Kurz nach Tagesanbruch vor 100 Tagen stürmten tausende schwer bewaffnete Hamas-Kämpfer an verschiedenen Orten durch und über den Grenzzaun zum Gazastreifen. Sie griffen Kibbuze, Militärstützpunkte und Grenzstädte an, die an Raketenangriffe aus Gaza gewöhnt waren. Mindestens 1.200 Menschen wurden entlang der Grenze getötet, als die israelischen Verteidigungsanlagen überwunden wurden.
Bilder von Hunderten Menschen, die beim Nova-Festival um ihr Leben flohen, erschütterten Israel bis ins Mark. Mehr als 360 Menschen wurden auf dem Festivalgelände getötet und Dutzende weitere nach Gaza verschleppt. Unter den Teilnehmern der großen Gedenkveranstaltung in Tel Aviv waren auch Familien der Verschwundenen, die Plakate und T-Shirts mit den Gesichtern ihrer Angehörigen trugen.
"Niemand wird uns aufhalten, nicht Den Haag, nicht die Achse des Bösen und niemand sonst", sagte Netanjahu am Samstagabend in einer Fernsehansprache und bezog sich dabei auf den Iran und seine verbündeten Milizen. Netanjahu machte deutlich, dass Israel den Befehl zur Beendigung der Kämpfe ignorieren würde, was möglicherweise seine Isolation vertiefen würde.
Die meisten Menschen Israelis würden sagen, dass der 7. Oktober die größte Bedrohung darstellte, der Israel jemals ausgesetzt war, und dass sich die Israelis noch nie so verletzlich gefühlt haben. Während die sichere Rückkehr der Geiseln für sie absolute Priorität hat, stimmen viele auch den Kriegszielen ihrer Regierung in Gaza zu und nur wenige Stimmen fordern Toleranz und Koexistenz.
Das israelische Militär startete einen beispiellosen Angriff auf den Gazastreifen – erklärtes Ziel: die vollständige Zerstörung der Hamas und ihrer Struktur. Ein Großteil des Territoriums, von Gaza-Stadt im Norden bis Khan Younis im Süden, wurde inzwischen zerstört. Israel sagt, die Hamas sei stark geschwächt und nach Angaben des israelischen Militärs als organisierte Kraft im nördlichen Gazastreifen nahezu handlungsunfähig geworden.
Aber die Zahl der Zivilisten, die bei dem israelischen Bombardement getötet wurden, ist enorm. Nach Angaben des von der Hamas geführten Gesundheitsministeriums wurden mehr als 23.000 Menschen getötet, darunter viele Frauen und Kinder. Es wird vermutet, dass Tausende weitere unter den Trümmern liegen. Palästinensische Beamte sagen, dass 85 % der Bevölkerung Gazas vertrieben wurden. Während nun immer mehr Hilfsgüter nach Gaza gelangen, hat der UN-Chef für humanitäre Hilfe die Situation als "unerträglich" bezeichnet.

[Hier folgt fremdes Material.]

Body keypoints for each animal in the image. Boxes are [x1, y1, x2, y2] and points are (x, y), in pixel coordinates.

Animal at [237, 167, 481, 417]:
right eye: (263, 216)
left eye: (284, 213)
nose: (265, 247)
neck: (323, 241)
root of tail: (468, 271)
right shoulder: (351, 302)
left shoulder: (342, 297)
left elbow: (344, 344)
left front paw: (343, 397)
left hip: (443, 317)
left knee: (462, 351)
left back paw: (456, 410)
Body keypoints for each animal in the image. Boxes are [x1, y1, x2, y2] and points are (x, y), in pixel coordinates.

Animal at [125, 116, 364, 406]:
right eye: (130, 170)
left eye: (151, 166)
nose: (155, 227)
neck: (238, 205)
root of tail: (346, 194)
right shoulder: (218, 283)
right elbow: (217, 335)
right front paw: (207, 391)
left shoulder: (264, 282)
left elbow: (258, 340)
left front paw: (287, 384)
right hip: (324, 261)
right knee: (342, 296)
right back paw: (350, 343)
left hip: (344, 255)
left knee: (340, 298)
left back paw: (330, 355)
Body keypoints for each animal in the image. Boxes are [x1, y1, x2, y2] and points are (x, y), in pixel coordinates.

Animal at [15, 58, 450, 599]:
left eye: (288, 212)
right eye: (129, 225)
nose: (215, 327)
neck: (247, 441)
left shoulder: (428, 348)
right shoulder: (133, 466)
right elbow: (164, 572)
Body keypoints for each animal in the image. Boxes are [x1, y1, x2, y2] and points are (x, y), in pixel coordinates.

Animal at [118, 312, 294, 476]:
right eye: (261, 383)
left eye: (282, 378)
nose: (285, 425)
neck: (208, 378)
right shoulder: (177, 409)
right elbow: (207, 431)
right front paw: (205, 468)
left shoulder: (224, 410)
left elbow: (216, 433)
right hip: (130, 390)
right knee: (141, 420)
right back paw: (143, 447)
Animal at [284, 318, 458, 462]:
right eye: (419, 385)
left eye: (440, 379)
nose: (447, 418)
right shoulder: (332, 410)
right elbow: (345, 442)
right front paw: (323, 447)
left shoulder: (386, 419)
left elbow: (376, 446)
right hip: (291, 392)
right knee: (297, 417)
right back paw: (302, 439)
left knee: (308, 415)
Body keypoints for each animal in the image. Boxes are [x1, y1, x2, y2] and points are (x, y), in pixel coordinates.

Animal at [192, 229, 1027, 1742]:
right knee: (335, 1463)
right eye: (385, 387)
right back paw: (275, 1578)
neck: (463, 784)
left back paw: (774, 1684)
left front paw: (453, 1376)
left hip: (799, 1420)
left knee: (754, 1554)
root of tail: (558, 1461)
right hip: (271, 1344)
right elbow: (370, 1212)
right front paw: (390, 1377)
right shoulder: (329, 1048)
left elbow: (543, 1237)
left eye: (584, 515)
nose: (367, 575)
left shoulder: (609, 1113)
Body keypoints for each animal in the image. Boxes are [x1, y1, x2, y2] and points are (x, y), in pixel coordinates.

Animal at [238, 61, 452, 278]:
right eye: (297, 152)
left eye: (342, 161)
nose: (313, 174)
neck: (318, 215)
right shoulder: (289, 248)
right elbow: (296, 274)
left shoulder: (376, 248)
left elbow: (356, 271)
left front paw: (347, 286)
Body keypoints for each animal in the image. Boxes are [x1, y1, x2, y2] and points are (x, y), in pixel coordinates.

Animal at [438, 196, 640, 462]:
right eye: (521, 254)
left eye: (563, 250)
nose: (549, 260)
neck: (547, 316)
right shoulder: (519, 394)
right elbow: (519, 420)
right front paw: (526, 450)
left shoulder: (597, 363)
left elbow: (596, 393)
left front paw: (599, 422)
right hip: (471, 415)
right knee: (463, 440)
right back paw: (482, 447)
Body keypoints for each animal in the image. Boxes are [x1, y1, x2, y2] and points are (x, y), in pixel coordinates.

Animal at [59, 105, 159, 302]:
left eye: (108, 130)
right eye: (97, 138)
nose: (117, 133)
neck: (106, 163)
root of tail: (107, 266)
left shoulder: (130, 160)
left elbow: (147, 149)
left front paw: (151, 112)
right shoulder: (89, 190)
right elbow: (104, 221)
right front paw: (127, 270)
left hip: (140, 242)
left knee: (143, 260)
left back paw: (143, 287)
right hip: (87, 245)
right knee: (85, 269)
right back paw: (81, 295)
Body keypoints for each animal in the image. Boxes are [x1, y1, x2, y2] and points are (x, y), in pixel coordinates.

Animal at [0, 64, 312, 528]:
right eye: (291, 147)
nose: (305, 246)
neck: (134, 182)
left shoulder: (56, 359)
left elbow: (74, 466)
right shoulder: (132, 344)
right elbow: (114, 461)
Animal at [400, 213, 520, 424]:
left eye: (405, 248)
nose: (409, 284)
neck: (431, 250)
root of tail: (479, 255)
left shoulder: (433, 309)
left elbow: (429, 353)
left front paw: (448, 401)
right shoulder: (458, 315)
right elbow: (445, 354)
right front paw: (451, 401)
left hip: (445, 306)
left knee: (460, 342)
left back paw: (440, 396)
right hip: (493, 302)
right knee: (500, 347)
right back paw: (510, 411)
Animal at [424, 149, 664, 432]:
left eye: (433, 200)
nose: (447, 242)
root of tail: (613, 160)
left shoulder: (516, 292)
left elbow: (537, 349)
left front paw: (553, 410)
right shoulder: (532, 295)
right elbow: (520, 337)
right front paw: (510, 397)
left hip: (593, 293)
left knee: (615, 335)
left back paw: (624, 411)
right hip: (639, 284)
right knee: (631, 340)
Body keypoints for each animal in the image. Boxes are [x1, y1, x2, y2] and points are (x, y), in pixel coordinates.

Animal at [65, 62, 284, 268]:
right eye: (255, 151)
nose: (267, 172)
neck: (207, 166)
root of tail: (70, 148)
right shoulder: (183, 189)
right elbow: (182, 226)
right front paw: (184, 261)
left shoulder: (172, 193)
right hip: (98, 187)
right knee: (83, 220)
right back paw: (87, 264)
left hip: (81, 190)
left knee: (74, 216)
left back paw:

Israel gerät zunehmend unter internationalen Druck, einen Waffenstillstand oder eine Waffenruhe in Gaza in Betracht zu ziehen. Selbst sein engster Verbündeter, die USA, die Israels Recht auf Selbstverteidigung und zur Verhinderung einer Wiederholung des 7. Oktober konsequent verteidigen, haben Premierminister Benjamin Netanjahu wiederholt erklärt, dass die Zahl der zivilen Todesopfer "viel zu hoch" sei. Präsident Biden hat von Israels "wahlloser Bombardierung" gesprochen, was seiner Meinung nach bedeute, dass das Land weltweit an Unterstützung verliere.
Da israelische Truppen weiterhin Hamas-Stellungen im zentralen und südlichen Gazastreifen angreifen, scheint eine Beendigung des Krieges weit von Netanyahus Absichten entfernt zu sein. Die Kämpfe werden laut israelischer Armee nicht enden, bis die Hamas vollständig besiegt ist. Die unmittelbare Zukunft in der gesamten Region und insbesondere für Tausende von Zivilisten sieht besonders düster aus.